### [TASK DETAILS]
Copy out every one of the following rows word for word, keeping each line as it appears.

***

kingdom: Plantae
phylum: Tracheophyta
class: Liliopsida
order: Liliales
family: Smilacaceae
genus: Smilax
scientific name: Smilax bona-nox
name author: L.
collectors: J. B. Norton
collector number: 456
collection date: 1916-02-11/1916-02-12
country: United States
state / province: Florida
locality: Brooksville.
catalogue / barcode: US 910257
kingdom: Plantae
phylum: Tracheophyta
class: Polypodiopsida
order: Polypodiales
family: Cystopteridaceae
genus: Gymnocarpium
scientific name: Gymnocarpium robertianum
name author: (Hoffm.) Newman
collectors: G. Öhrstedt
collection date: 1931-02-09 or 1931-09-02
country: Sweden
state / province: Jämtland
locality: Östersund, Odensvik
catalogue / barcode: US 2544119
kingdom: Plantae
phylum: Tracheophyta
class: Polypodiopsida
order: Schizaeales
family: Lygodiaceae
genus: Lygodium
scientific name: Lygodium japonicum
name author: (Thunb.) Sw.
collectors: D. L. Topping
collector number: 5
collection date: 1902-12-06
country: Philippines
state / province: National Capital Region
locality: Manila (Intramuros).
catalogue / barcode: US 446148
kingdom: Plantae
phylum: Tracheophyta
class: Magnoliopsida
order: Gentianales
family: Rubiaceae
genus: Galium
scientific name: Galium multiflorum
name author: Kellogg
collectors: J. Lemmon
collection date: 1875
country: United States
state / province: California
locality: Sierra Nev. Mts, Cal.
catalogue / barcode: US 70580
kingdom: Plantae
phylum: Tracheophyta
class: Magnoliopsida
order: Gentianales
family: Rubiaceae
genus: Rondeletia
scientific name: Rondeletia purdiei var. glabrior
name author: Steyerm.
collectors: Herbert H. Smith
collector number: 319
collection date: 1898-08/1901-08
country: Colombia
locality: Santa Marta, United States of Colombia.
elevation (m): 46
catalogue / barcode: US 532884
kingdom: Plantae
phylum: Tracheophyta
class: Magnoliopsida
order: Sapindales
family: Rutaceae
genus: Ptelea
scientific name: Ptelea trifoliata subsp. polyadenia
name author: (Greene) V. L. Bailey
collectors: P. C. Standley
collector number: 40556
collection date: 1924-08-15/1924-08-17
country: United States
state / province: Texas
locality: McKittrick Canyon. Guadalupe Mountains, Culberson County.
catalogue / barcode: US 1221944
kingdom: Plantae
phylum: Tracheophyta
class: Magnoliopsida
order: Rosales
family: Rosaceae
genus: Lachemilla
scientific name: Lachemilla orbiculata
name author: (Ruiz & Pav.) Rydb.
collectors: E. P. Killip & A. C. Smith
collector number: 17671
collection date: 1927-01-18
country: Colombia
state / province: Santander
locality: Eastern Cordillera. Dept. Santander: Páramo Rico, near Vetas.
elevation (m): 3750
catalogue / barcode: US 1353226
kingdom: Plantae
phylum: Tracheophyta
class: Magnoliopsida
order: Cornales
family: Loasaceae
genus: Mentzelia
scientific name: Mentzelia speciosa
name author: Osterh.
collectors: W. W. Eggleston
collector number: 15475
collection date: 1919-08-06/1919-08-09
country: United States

***

### [SOLVED EXERCISE]
kingdom: Plantae
phylum: Tracheophyta
class: Liliopsida
order: Liliales
family: Smilacaceae
genus: Smilax
scientific name: Smilax bona-nox
name author: L.
collectors: J. B. Norton
collector number: 456
collection date: 1916-02-11/1916-02-12
country: United States
state / province: Florida
locality: Brooksville.
catalogue / barcode: US 910257
kingdom: Plantae
phylum: Tracheophyta
class: Polypodiopsida
order: Polypodiales
family: Cystopteridaceae
genus: Gymnocarpium
scientific name: Gymnocarpium robertianum
name author: (Hoffm.) Newman
collectors: G. Öhrstedt
collection date: 1931-02-09 or 1931-09-02
country: Sweden
state / province: Jämtland
locality: Östersund, Odensvik
catalogue / barcode: US 2544119
kingdom: Plantae
phylum: Tracheophyta
class: Polypodiopsida
order: Schizaeales
family: Lygodiaceae
genus: Lygodium
scientific name: Lygodium japonicum
name author: (Thunb.) Sw.
collectors: D. L. Topping
collector number: 5
collection date: 1902-12-06
country: Philippines
state / province: National Capital Region
locality: Manila (Intramuros).
catalogue / barcode: US 446148
kingdom: Plantae
phylum: Tracheophyta
class: Magnoliopsida
order: Gentianales
family: Rubiaceae
genus: Galium
scientific name: Galium multiflorum
name author: Kellogg
collectors: J. Lemmon
collection date: 1875
country: United States
state / province: California
locality: Sierra Nev. Mts, Cal.
catalogue / barcode: US 70580
kingdom: Plantae
phylum: Tracheophyta
class: Magnoliopsida
order: Gentianales
family: Rubiaceae
genus: Rondeletia
scientific name: Rondeletia purdiei var. glabrior
name author: Steyerm.
collectors: Herbert H. Smith
collector number: 319
collection date: 1898-08/1901-08
country: Colombia
locality: Santa Marta, United States of Colombia.
elevation (m): 46
catalogue / barcode: US 532884
kingdom: Plantae
phylum: Tracheophyta
class: Magnoliopsida
order: Sapindales
family: Rutaceae
genus: Ptelea
scientific name: Ptelea trifoliata subsp. polyadenia
name author: (Greene) V. L. Bailey
collectors: P. C. Standley
collector number: 40556
collection date: 1924-08-15/1924-08-17
country: United States
state / province: Texas
locality: McKittrick Canyon. Guadalupe Mountains, Culberson County.
catalogue / barcode: US 1221944
kingdom: Plantae
phylum: Tracheophyta
class: Magnoliopsida
order: Rosales
family: Rosaceae
genus: Lachemilla
scientific name: Lachemilla orbiculata
name author: (Ruiz & Pav.) Rydb.
collectors: E. P. Killip & A. C. Smith
collector number: 17671
collection date: 1927-01-18
country: Colombia
state / province: Santander
locality: Eastern Cordillera. Dept. Santander: Páramo Rico, near Vetas.
elevation (m): 3750
catalogue / barcode: US 1353226
kingdom: Plantae
phylum: Tracheophyta
class: Magnoliopsida
order: Cornales
family: Loasaceae
genus: Mentzelia
scientific name: Mentzelia speciosa
name author: Osterh.
collectors: W. W. Eggleston
collector number: 15475
collection date: 1919-08-06/1919-08-09
country: United States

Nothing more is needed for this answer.